SUPPLIED DATA section start

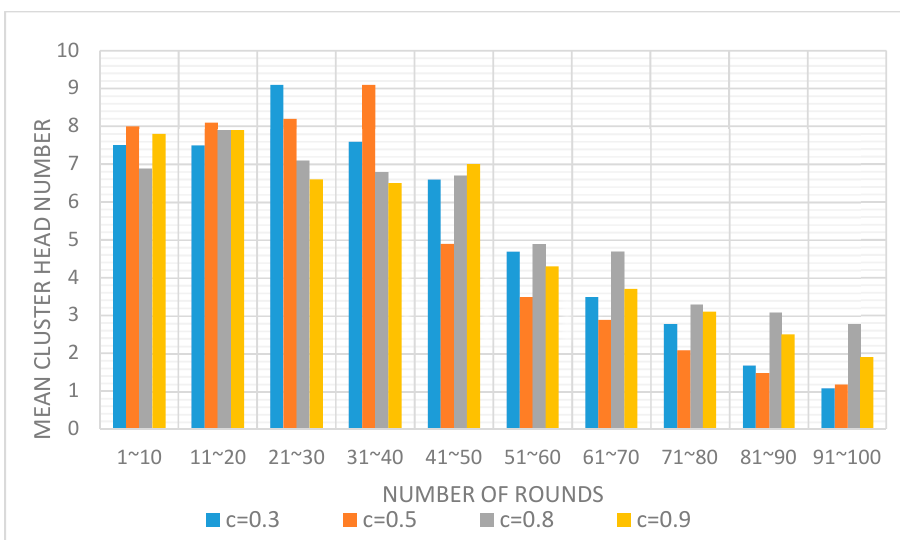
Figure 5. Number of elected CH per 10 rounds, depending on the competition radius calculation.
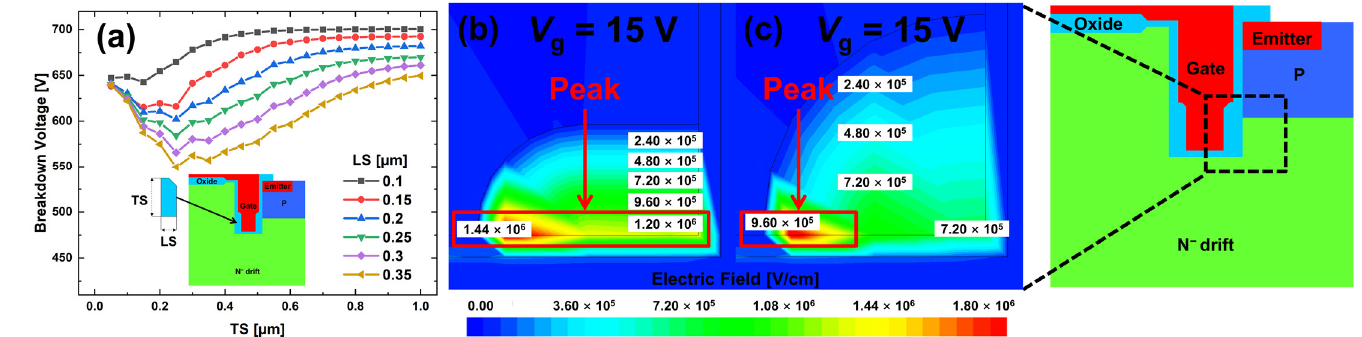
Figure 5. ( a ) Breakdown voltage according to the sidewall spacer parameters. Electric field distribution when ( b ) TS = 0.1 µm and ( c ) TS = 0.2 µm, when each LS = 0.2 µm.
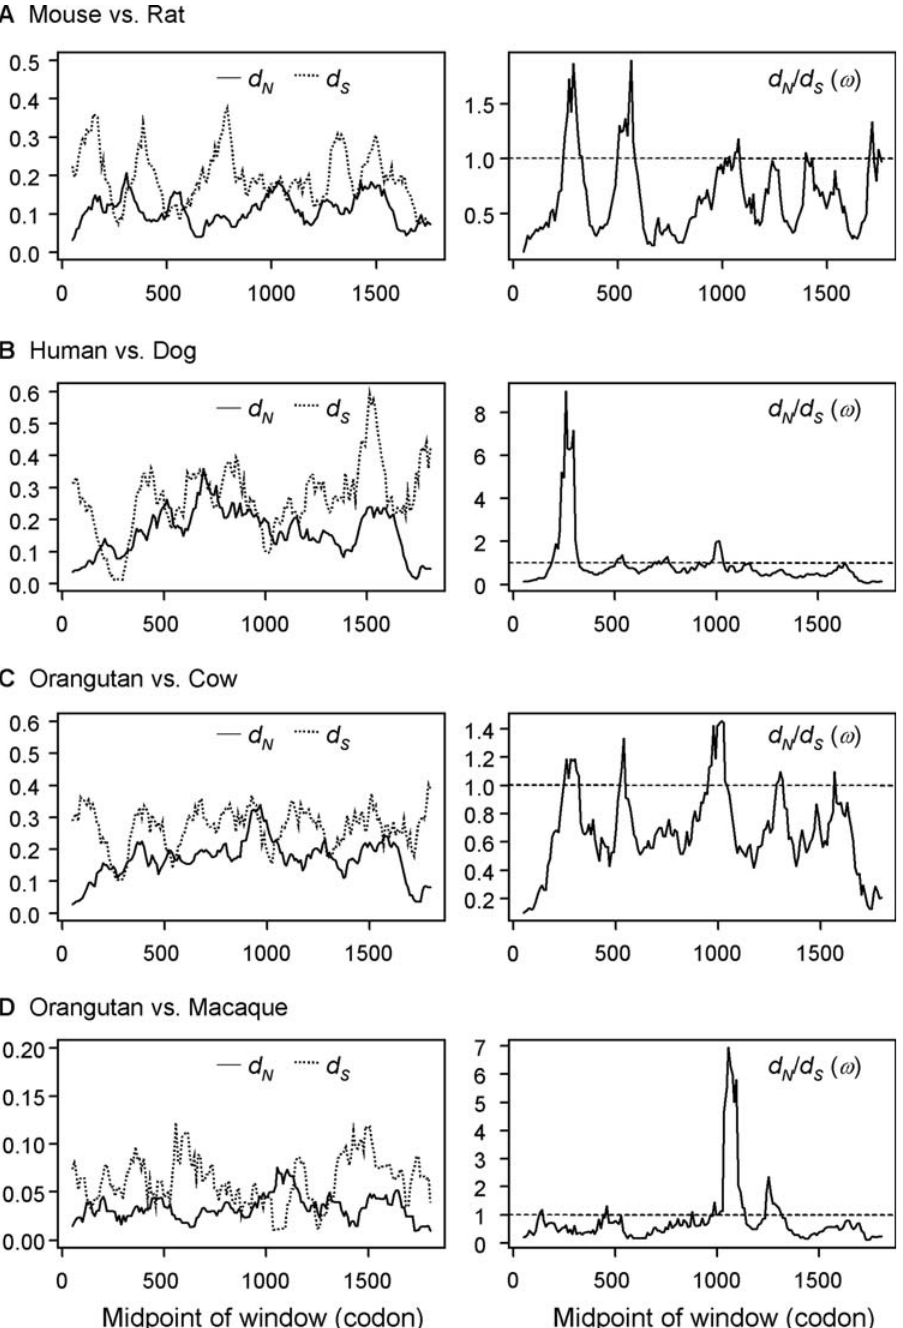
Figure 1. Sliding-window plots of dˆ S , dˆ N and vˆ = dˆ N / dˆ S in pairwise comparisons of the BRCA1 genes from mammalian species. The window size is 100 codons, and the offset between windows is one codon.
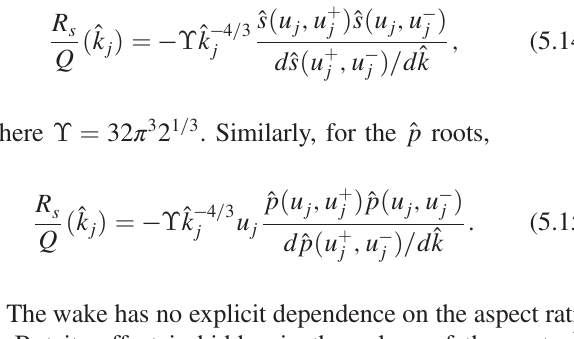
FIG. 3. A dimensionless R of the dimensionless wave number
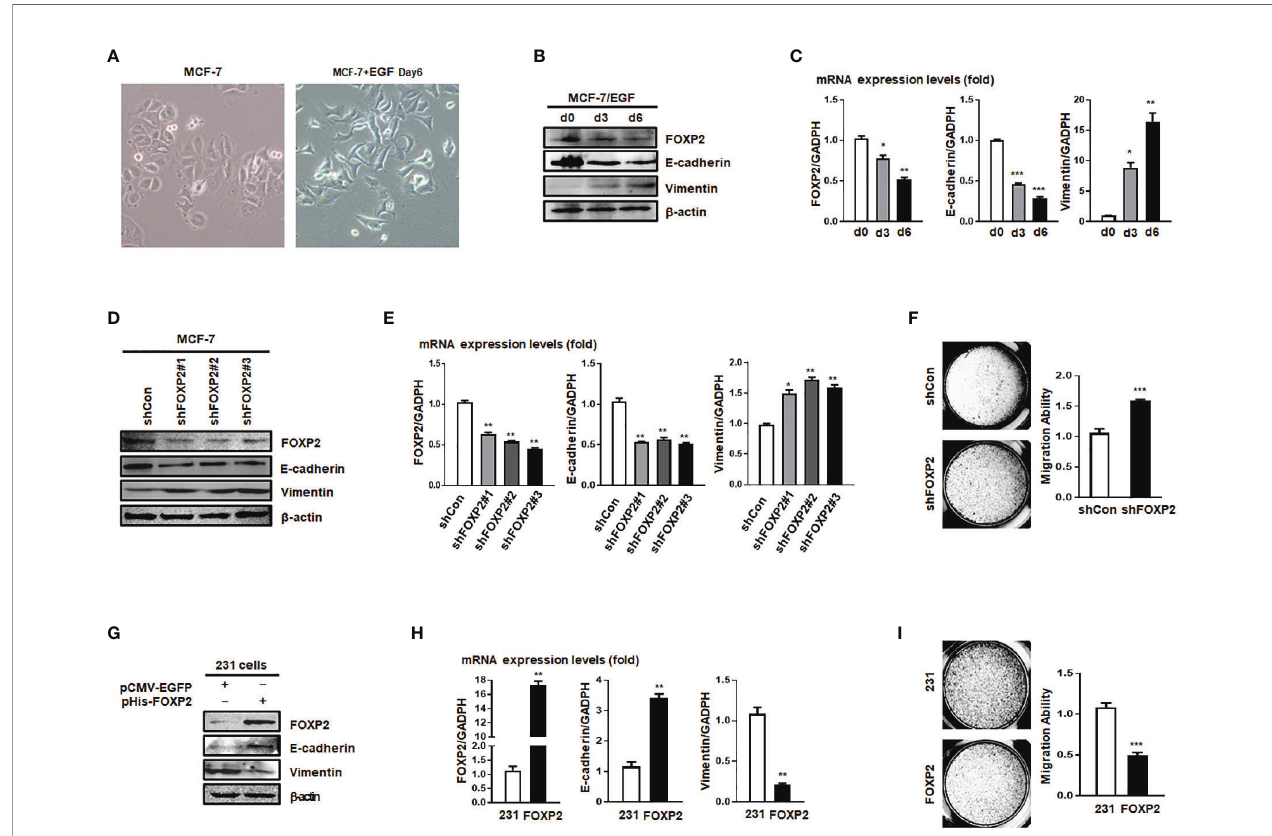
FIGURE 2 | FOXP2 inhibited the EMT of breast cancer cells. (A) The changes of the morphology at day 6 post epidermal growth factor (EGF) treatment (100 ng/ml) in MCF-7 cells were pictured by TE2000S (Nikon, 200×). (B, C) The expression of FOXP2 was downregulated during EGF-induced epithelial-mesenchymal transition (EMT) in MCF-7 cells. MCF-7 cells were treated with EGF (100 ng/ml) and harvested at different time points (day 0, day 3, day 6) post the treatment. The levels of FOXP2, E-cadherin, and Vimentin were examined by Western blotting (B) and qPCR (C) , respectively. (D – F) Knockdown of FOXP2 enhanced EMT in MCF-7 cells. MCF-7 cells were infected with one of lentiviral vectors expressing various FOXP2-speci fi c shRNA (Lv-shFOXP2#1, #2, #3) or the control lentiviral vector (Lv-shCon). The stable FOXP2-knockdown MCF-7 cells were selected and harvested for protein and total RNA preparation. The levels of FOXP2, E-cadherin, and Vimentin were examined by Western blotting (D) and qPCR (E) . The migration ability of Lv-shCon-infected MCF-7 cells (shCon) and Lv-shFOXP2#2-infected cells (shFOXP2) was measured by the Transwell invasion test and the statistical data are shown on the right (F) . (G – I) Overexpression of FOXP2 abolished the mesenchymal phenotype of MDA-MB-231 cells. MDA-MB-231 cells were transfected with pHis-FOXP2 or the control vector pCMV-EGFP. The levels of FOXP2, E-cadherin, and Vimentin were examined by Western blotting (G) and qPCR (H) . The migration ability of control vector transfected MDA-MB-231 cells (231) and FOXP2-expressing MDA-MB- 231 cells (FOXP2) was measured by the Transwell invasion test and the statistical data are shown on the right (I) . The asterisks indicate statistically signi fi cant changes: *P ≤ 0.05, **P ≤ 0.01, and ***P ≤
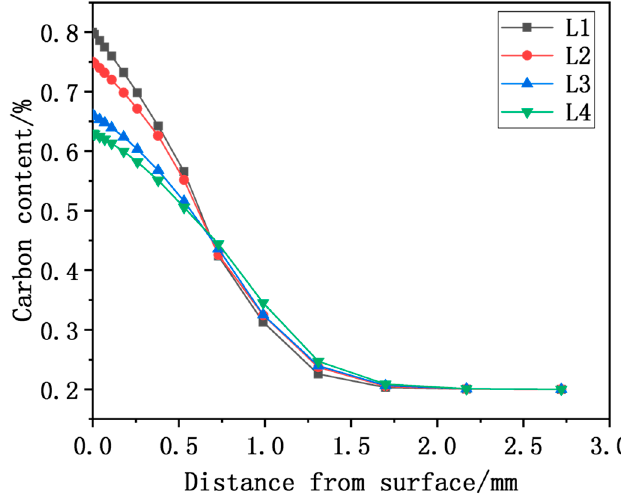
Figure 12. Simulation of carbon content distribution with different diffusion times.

SUPPLIED DATA section end

Take the lines from the start of the entries through the line containing "FIGURE 2 | FOXP2" and set them down exactly, leaving out every picture.

Figure 5. Number of elected CH per 10 rounds, depending on the competition radius calculation.
Figure 5. ( a ) Breakdown voltage according to the sidewall spacer parameters. Electric field distribution when ( b ) TS = 0.1 µm and ( c ) TS = 0.2 µm, when each LS = 0.2 µm.
Figure 1. Sliding-window plots of dˆ S , dˆ N and vˆ = dˆ N / dˆ S in pairwise comparisons of the BRCA1 genes from mammalian species. The window size is 100 codons, and the offset between windows is one codon.
FIG. 3. A dimensionless R of the dimensionless wave number
FIGURE 2 | FOXP2 inhibited the EMT of breast cancer cells. (A) The changes of the morphology at day 6 post epidermal growth factor (EGF) treatment (100 ng/ml) in MCF-7 cells were pictured by TE2000S (Nikon, 200×). (B, C) The expression of FOXP2 was downregulated during EGF-induced epithelial-mesenchymal transition (EMT) in MCF-7 cells. MCF-7 cells were treated with EGF (100 ng/ml) and harvested at different time points (day 0, day 3, day 6) post the treatment. The levels of FOXP2, E-cadherin, and Vimentin were examined by Western blotting (B) and qPCR (C) , respectively. (D – F) Knockdown of FOXP2 enhanced EMT in MCF-7 cells. MCF-7 cells were infected with one of lentiviral vectors expressing various FOXP2-speci fi c shRNA (Lv-shFOXP2#1, #2, #3) or the control lentiviral vector (Lv-shCon). The stable FOXP2-knockdown MCF-7 cells were selected and harvested for protein and total RNA preparation. The levels of FOXP2, E-cadherin, and Vimentin were examined by Western blotting (D) and qPCR (E) . The migration ability of Lv-shCon-infected MCF-7 cells (shCon) and Lv-shFOXP2#2-infected cells (shFOXP2) was measured by the Transwell invasion test and the statistical data are shown on the right (F) . (G – I) Overexpression of FOXP2 abolished the mesenchymal phenotype of MDA-MB-231 cells. MDA-MB-231 cells were transfected with pHis-FOXP2 or the control vector pCMV-EGFP. The levels of FOXP2, E-cadherin, and Vimentin were examined by Western blotting (G) and qPCR (H) . The migration ability of control vector transfected MDA-MB-231 cells (231) and FOXP2-expressing MDA-MB- 231 cells (FOXP2) was measured by the Transwell invasion test and the statistical data are shown on the right (I) . The asterisks indicate statistically signi fi cant changes: *P ≤ 0.05, **P ≤ 0.01, and ***P ≤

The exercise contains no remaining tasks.